The license, the queue & the photocopy machine

People queueing in South Africa

If you’re over 60, on a Wednesday you have privilege of appointment to renew your driver’s license at the licensing department in Edenvale. My license was due to expire so I decided I would take up the offer. I devised the perfect plan: the department opens at 9am and I had a free morning because the Matrics were writing exams, so I’d leave home at 8:25am, giving me plenty of time to get to by first lesson at school (at 12pm). Three-and-a-half hours’ worth of foolproof.
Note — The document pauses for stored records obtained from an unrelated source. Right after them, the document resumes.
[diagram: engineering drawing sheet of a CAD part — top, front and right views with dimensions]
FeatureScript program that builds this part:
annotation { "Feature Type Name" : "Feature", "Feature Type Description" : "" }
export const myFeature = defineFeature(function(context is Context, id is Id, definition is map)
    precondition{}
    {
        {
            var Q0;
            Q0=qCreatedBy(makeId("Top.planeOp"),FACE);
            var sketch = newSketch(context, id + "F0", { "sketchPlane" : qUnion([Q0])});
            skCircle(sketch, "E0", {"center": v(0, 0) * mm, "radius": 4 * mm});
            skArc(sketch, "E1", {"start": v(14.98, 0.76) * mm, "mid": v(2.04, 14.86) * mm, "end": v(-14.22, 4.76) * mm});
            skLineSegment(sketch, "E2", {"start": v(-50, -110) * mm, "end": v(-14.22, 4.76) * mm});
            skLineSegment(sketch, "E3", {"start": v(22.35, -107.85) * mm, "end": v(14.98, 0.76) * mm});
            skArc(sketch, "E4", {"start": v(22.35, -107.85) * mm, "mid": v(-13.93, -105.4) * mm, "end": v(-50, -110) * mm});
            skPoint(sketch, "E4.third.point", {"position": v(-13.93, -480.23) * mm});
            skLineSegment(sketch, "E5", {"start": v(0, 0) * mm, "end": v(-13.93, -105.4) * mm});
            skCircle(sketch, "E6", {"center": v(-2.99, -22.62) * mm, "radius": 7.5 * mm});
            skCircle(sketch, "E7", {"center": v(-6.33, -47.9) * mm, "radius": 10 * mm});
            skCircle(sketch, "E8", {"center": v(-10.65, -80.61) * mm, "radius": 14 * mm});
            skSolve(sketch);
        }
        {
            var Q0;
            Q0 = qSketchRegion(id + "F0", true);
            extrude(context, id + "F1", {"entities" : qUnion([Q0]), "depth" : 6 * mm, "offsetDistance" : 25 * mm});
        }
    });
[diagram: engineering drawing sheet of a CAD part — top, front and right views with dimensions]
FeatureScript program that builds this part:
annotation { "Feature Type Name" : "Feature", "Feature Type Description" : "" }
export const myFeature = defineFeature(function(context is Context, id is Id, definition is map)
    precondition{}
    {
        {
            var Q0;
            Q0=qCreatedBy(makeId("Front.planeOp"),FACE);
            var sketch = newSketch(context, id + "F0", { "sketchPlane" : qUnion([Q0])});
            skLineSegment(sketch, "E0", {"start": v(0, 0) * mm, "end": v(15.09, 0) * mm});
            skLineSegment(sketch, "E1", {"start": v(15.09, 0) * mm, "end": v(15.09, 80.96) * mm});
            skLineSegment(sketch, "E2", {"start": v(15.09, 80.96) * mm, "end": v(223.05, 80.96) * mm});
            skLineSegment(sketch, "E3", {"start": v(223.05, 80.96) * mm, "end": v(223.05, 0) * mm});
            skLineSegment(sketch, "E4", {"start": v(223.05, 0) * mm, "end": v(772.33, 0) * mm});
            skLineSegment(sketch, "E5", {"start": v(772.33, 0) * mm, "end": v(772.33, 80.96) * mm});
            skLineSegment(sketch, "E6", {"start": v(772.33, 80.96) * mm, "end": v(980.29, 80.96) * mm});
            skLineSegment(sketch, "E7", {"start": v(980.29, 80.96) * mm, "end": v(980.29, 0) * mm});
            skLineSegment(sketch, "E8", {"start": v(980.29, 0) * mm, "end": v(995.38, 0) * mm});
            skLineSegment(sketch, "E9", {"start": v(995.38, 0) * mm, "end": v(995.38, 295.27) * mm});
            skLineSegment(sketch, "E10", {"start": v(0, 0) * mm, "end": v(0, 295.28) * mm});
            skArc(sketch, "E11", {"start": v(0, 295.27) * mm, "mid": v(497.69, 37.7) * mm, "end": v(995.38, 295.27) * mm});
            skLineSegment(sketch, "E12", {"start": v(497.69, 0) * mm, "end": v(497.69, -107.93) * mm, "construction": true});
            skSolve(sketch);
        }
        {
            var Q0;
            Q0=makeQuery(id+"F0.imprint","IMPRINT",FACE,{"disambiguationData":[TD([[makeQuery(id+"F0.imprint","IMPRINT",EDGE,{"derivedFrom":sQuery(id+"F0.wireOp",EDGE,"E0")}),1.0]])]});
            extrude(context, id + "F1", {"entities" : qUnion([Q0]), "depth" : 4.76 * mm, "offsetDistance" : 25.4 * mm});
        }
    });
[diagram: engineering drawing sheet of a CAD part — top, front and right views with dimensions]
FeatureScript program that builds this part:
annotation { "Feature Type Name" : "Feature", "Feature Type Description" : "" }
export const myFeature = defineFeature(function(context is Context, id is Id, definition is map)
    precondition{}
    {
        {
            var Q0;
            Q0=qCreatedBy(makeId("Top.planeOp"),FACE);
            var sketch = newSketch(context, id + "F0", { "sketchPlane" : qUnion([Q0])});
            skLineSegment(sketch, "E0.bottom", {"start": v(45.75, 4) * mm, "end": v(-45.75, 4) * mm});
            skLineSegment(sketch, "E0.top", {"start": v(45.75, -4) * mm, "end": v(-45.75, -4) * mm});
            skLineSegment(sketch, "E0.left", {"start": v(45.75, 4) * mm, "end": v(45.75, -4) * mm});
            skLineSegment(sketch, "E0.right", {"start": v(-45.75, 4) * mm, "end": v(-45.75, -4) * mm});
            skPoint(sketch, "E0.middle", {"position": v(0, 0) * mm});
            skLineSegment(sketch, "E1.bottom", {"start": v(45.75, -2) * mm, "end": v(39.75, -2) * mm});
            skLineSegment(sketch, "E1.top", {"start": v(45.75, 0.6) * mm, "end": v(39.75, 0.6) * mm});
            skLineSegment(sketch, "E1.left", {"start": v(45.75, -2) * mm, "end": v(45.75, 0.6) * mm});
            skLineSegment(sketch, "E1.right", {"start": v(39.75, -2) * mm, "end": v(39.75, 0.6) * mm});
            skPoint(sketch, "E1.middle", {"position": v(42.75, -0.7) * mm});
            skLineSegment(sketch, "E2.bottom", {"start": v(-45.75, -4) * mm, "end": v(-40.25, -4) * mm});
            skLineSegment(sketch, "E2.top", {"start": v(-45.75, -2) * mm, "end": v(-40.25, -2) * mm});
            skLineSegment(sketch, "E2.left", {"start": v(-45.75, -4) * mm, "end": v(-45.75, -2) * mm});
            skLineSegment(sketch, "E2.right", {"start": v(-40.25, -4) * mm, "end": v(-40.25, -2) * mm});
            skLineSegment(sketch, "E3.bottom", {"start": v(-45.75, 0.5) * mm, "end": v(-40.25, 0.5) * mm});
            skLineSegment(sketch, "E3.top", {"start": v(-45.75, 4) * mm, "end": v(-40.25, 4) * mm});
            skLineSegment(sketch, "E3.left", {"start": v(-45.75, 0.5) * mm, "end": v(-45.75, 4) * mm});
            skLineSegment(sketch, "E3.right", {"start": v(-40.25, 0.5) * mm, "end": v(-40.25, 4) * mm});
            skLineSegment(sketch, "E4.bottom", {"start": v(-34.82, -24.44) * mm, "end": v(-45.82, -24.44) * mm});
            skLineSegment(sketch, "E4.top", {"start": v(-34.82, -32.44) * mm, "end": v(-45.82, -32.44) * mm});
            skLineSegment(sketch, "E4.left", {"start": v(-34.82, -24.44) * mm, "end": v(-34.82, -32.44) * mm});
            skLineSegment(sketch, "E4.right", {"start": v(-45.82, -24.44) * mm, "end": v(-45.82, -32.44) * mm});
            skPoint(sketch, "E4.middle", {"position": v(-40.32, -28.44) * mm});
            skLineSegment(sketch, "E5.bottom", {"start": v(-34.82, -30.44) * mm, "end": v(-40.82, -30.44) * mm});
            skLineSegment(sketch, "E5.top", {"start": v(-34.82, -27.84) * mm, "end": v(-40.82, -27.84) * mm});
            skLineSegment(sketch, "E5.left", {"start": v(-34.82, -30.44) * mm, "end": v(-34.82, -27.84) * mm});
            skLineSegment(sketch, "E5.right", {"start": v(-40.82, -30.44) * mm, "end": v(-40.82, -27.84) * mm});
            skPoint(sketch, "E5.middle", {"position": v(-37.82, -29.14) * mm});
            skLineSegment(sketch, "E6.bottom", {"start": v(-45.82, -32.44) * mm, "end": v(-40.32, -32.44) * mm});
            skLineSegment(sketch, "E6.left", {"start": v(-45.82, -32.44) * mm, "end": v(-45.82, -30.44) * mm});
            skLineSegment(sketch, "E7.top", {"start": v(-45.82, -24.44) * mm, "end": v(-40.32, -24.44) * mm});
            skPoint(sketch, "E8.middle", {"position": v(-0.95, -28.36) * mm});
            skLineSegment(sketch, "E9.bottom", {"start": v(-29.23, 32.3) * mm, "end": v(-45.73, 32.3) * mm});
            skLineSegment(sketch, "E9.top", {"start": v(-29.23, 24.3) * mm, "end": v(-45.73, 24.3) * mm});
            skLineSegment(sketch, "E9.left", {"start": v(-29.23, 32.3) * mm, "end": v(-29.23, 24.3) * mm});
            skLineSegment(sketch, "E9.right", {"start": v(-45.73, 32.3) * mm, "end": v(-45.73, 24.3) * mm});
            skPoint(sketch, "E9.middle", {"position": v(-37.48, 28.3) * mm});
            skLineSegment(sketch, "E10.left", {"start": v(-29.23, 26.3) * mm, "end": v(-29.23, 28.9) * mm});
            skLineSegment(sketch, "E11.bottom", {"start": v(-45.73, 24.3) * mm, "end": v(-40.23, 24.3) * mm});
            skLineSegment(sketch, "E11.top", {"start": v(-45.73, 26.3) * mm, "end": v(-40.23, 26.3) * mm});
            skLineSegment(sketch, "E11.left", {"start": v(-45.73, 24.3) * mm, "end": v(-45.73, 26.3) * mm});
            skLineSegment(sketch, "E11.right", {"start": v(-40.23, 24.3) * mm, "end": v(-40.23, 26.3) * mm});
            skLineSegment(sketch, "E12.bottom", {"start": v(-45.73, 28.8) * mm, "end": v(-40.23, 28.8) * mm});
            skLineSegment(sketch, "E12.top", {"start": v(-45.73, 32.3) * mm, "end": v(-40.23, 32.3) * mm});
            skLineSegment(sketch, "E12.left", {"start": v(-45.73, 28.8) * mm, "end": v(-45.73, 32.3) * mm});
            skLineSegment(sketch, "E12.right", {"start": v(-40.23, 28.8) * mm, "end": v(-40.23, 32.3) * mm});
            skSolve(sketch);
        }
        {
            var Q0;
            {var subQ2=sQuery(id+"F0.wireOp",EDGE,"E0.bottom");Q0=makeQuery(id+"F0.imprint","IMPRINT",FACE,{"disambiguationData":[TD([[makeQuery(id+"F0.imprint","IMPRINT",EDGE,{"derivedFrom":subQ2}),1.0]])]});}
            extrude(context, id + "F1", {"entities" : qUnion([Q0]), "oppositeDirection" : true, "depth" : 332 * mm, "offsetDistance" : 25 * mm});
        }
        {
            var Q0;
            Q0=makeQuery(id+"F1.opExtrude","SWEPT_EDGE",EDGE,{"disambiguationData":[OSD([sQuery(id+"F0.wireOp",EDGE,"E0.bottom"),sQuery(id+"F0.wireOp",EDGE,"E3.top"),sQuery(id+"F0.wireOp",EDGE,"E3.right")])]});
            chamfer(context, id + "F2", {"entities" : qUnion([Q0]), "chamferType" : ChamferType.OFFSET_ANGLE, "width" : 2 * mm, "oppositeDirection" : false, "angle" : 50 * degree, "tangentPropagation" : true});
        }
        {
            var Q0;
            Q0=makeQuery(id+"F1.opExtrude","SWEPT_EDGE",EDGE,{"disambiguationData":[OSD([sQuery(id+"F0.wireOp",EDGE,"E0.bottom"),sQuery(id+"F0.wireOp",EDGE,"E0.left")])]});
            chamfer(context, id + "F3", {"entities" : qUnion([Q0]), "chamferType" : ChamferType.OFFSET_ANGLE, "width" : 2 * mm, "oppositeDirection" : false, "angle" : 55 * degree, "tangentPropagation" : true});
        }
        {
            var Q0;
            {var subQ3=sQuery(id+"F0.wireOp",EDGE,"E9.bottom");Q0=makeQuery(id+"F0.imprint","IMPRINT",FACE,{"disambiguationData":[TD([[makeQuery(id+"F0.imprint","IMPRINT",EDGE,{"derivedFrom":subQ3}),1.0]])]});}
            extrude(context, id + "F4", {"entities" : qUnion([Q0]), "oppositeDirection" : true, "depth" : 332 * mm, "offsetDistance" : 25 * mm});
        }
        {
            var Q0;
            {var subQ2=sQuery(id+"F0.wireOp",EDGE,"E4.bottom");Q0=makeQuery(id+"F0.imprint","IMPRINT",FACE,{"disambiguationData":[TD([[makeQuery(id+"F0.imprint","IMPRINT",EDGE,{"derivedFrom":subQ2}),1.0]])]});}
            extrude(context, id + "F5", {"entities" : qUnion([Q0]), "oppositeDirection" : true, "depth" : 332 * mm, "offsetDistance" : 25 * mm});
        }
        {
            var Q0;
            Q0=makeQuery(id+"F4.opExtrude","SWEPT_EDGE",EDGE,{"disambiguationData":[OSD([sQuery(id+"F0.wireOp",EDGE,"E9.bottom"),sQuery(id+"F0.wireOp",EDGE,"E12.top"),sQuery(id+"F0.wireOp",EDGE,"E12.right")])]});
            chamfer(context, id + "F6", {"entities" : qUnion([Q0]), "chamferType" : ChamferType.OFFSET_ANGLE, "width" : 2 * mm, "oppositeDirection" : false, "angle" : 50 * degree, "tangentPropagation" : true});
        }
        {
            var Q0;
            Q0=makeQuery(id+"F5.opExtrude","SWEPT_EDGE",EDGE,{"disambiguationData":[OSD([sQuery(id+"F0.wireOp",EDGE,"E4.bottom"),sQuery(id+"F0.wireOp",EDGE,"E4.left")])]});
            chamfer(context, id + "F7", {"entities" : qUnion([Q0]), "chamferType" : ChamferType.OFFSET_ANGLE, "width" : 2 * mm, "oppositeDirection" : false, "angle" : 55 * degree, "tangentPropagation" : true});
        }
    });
It’s pouring African-style rain when I arrive at the licensing department; a queue is already forming and there is no parking anywhere—neither at the department nor in the surrounding streets. Up…down…left…right. No parking. Just as I am starting to vloek under my breath I see a car guard flapping his arms like he’s about to take off into the stratosphere; someone is leaving their spot so I zoom backwards and get into position to park. Giving the car guard an emphatic thumbs up I reverse into the spot.


Before I get out of the car, I make sure I have cash and my ID, which is what I’ll need to renew my license. I walk to the entrance of the department and am greeted by a concierge of three officials.

‘Morning, I’ve come to renew my license.’

The Official replies, ‘Morning, mamma’, and pointing to a building on the right tells me that it will open at 9am for service but I can queue from 8am. Cool. I’m on it. As I start walking toward the building another official calls out, ‘Mamma, you know you need a copy of your ID?’

No. I did not know this.

So I’m thinking, ‘Ag crabs man—I don’t have a copy of my ID.’ If I go all the way to school to make a quick copy, it will take too much time to get back and then also queue, and that’s the morning canned. The officials, seeing the consternation in my expression, point to a guy across the road and say, ‘That man over there can do a copy.’ The man notices their gesticulations and comes towards us; ‘No, mamma – I can do a copy.’ Slightly confused, I ask him, ‘Where are you going to copy my ID?’ And he says, ‘No mamma, over there by that tree.’

A photocopy machine. Under a tree. In the pouring rain.


I look across the road to where he is pointing and there is a big tree, with a broken-down bus shelter lurking beneath…and, indeed, a photocopy machine.

I ask the guy how much he charges.

He says, ‘No, R5 mamma.’

I think, ‘Ya okay—that’s not a bad price.’ I give him my ID book and he runs across the road. I ask the officials at the gate if they have change for R50. They do. Cool—maybe the morning is not a crock after all.

So I wait…

…and the guy seems to be taking his time. Now, I am not known for my patience and I start getting fidgety; checking my watch, shifting my feet, digging in my bag. I tune the officials, ‘Why’s he taking so long?’

‘No mamma, he’s doing it—don’t worry; it’s all there.’

Then I see him running across the road, in the pouring rain—he’s got a copy of my ID dangling over his hand, quite pleased with himself. It’s sodden but not too bad, so I thank him and give him R10 (R5 bonus). I gingerly insert the sodden copy of my ID into my bag, making sure it doesn’t tear, and I go up to the building on the right.

There’s a couple of old toppies standing at the entrance and another official; I say to her, ‘Excuse me, where do I queue to renew my license? Is it here?’ She says, ‘No, it’s across the drive’, and points to what looks like some veranda-looking thing with a tin roof. I take a look and there’s a queue of 20 pensioners there. I think: ‘Ag, crabs man’, and I cross to the veranda with my umbrella up, protecting my bag with the rain-sodden ID copy.

As I get closer, I see that there are two queues. I take a walk down the middle and stand at the back…and start to think that this is going to take forever and I don’t feel like standing in a queue for forever, even if I’ve got some time until I have to be back at school. I don’t even know if they actually open at 9am—it’s all hearsay at this point and it didn’t look like much was going up at the front. I’ll probably have to wait 15/20 minutes until they even start, and of course, I’m impatient; so I stand there for about 5 minutes and think, no—I’m going to give this a miss. I leave the queue, put up my umbrella, protect the ID doc again (I paid R10 for it—not going to waste that money) and make a move.

I get into the car but see a guy nearby running to towards me and he says, ‘No mamma; it’s not so long—I will queue for you. Wait in your car and I will phone you when it’s your turn.’ I consider his proposition and I say, ‘Okay, I’ll pay you R10 to queue for me.’

He says, ‘Ah no mamma, don’t be ridiculous.’ I say, ‘Okay, how much do you charge?’ and he says, ‘No, mamma; R200.’

Forget it.

I will save my rain-sodden ID for next week.

At least it will be dry by then.


Storyteller: Clare Paterson

Author: Andrea Zanin

Clare Paterson grew up in Durban but moved to Joburg in her twenties, and is currently teaching history at a school in Bedfordview. Her three children and 10 grandchildren live in England; she misses them lots but enjoys visiting her family and jolling around London and the green pastures of the UK. She also loathes standing in queues.